Qué consuelo saber que alguien sintió angustias similares. Otros me acompañaron, desde entonces y aun desde antes, en la soledad de esos años; hoy me acompañan ésos y otros más. No estoy solo, nunca lo estamos: muchos muertos están con nosotros. Alguna vez fui Tadzio; después fui un Aschenbach. Hoy, como ellos, estoy muerto. O casi.
Después Visconti: Dirk Bogarde, su metamorfosis, su patético anhelo, su amor inoperante, su acecho, su muerte frente a un mar crepuscular. La evanescente presencia de Tadzio y el no menos evanescente ambiente de una Venecia alegóricamente amenazada por la podredumbre. Silvana Mangano, su belleza aristocrática, su exquisita representación de una inminente decadencia política.
Al cabo de los años, algunos espectadores y ciertos críticos vociferan contra la cursilería de esta versión cinematográfica de Visconti. Y tienen razón: la película es cursi, deliciosamente cursi. ¿Hay algo más que decir? Sí: también es una hermosa y gran película. ¿O la “transmodernidad” es un fenómeno que migró de alguna galaxia en la que las emociones humanas no existen?
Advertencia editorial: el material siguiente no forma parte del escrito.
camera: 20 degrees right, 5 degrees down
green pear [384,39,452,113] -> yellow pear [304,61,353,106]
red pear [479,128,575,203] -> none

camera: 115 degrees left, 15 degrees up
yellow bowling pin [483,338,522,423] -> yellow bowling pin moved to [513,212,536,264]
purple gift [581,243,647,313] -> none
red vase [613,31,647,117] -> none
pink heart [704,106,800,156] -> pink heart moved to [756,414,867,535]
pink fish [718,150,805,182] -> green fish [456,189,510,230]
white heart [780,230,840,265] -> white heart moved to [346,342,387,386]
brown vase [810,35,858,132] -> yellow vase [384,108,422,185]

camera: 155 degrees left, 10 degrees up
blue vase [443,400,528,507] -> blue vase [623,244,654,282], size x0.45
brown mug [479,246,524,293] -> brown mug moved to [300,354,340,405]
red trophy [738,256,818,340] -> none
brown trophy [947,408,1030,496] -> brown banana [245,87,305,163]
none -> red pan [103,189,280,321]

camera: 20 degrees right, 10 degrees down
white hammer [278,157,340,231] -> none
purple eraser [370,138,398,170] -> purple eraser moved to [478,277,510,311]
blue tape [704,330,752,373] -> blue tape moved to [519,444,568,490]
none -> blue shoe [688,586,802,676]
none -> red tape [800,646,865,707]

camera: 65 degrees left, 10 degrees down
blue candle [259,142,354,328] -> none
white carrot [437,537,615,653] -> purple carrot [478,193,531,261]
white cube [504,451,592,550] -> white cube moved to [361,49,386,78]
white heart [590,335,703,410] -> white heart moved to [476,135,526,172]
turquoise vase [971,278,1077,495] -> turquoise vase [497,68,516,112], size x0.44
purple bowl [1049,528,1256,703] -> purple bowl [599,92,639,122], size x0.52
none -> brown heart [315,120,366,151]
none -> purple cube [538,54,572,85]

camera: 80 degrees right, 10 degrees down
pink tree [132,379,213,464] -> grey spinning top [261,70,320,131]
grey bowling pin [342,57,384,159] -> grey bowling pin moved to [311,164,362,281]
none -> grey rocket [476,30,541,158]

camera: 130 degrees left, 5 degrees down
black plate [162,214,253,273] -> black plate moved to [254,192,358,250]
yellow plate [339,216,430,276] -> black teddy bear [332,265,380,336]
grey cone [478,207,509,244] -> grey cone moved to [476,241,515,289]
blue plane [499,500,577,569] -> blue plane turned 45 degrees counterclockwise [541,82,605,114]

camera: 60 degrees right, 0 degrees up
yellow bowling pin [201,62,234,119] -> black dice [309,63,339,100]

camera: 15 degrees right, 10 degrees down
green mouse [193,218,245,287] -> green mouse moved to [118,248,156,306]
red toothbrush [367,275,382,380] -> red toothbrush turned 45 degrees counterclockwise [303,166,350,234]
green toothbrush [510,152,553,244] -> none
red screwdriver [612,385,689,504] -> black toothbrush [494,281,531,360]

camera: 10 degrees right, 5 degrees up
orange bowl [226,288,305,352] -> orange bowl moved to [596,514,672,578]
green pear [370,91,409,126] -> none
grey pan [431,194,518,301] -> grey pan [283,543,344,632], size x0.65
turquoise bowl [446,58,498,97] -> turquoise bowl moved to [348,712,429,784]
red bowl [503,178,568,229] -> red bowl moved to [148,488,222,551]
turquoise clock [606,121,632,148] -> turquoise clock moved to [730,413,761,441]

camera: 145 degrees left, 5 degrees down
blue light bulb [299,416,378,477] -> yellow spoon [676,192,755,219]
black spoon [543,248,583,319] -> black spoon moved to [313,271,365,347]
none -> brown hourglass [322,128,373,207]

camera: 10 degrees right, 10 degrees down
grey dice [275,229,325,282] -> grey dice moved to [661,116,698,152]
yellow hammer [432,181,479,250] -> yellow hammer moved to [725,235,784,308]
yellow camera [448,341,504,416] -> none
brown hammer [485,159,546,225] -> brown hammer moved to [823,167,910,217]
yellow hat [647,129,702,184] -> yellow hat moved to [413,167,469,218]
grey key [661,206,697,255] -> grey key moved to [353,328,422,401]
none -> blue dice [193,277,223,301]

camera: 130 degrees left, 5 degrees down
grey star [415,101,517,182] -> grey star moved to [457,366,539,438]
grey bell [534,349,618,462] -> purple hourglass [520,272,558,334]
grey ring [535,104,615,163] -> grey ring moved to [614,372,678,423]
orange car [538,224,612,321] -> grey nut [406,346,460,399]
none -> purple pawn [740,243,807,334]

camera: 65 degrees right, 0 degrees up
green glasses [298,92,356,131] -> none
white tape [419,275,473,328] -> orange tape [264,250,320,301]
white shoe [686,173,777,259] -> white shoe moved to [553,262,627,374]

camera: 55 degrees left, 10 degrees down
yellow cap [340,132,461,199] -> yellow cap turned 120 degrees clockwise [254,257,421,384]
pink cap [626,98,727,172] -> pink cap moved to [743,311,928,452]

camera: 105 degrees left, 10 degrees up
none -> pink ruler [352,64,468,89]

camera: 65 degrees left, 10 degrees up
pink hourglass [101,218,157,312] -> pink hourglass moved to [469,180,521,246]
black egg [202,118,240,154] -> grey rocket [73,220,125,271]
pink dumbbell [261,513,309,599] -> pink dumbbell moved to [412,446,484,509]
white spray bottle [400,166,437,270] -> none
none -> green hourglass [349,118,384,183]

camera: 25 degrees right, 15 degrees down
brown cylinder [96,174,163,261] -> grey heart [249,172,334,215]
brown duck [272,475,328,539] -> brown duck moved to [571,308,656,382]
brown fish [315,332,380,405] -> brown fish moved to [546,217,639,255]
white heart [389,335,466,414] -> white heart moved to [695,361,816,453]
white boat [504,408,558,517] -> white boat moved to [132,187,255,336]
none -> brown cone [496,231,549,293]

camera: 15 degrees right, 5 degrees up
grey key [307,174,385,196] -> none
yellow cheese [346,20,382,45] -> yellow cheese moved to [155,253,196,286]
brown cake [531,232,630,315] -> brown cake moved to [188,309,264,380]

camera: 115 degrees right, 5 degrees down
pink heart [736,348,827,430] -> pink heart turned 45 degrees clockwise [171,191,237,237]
Después de años, después de Mann, de Visconti, de Bogarde, el Adagietto de la 5ª Sinfonía de Mahler sigue corriendo dentro de mí como parte del torrente sanguíneo. Gracias a esos 12 minutos Mahler me hizo conocer no sólo toda su sinfonía sino buena parte del resto de su obra. Y ése es uno de los dones más preciados con que puedo contar. No podemos quejarnos: el arte nos hace ricos; el arte nos vuelve insoportablemente millonarios.